Unlike the effortless recluse I am today I was consumed with excitement as I was setting off on a bus journey to Banchory. I dressed in my best funereal black and down the hill I went passed the stragglers going to Primary School. The 201 came along and so I set of on my journey to the west, breathing in the air of freedom-i left behind the dirt and dishes and the cats and the computer- and feel so light, dare I say it happy.
Now we are near Crathes with it's long, seemingly life long road up to the Castle. I recall last autumn a group of us kicked through the snowdrifts and mini-Murdo's of leaves on our even longer road through the woods up to the Castle.
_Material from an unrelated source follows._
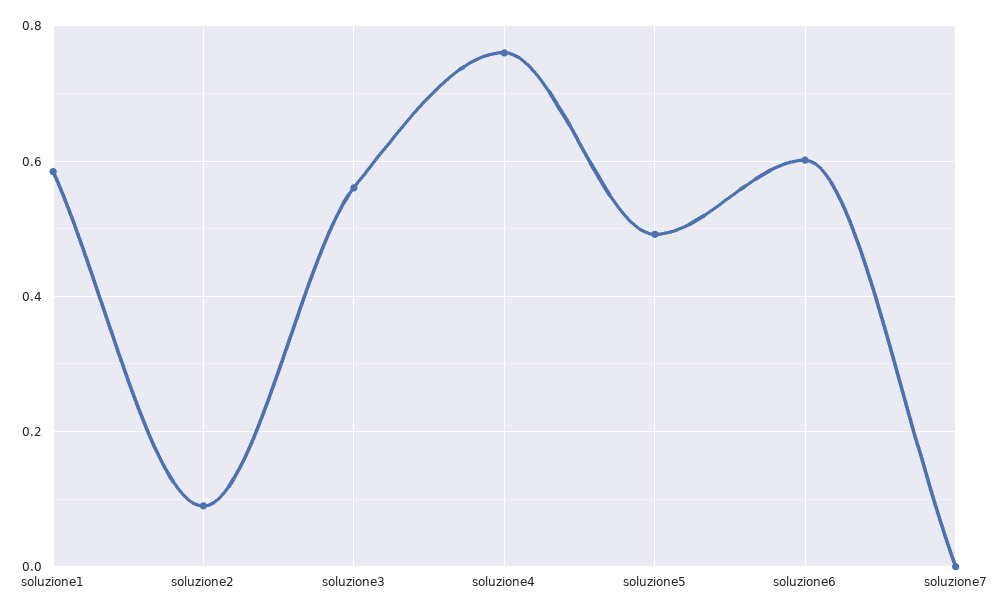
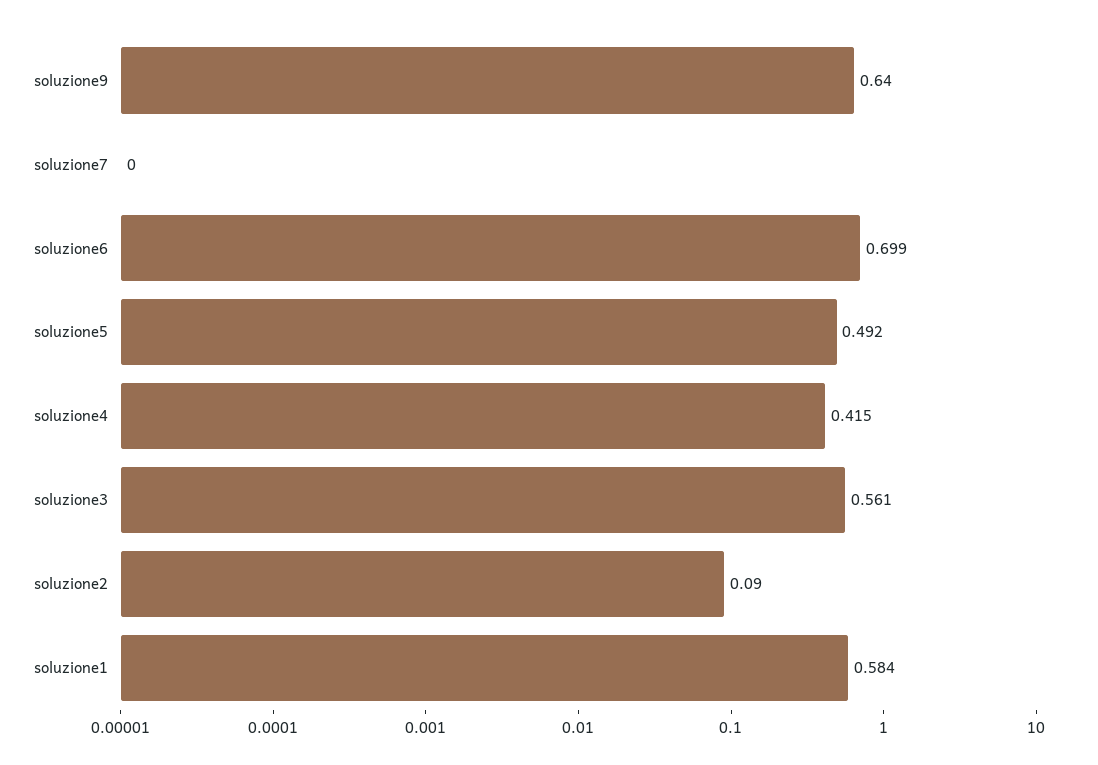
soluzione4: 0.76 -> 0.415
soluzione6: 0.6 -> 0.699
soluzione9: none -> 0.64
The bus is speeding nauseatingly fast, the River Dee unseen today, but only a few fields of grass away. Yellow and black railway engines sit idly at the start of a couple of miles of freshly laid tracks, that will reach Banchory sometime soon some say. The bus has paused, there is a deep redness on the trees at the side of the road, for a while it seems almost autumn, but the next stop reveals a sandpit of a new housing estate. Now a deep corner and we slide down a soft slope through the rain towards the Town Centre, I could almost taste the coffee and bacon roll, I would eat before taking on the Charity Shops. Found a new bookshop, empty, but for the owner, she said they'd been open two and a half years. A shelf of poetry books, for some reason I was disapointed there were no Sylvia Plath books. Perhaps I would return, on another day finding freedom, I thought as I left empty handed.
If it wasn't raining I could go for a walk to a bridge over the Feugh where the salmon jump and take some pictures, but pangs of homesickness arose as the rain intensified and I didn't have to wait long at the bus stop.
Now I am returning, down toward the river, home and I am glad.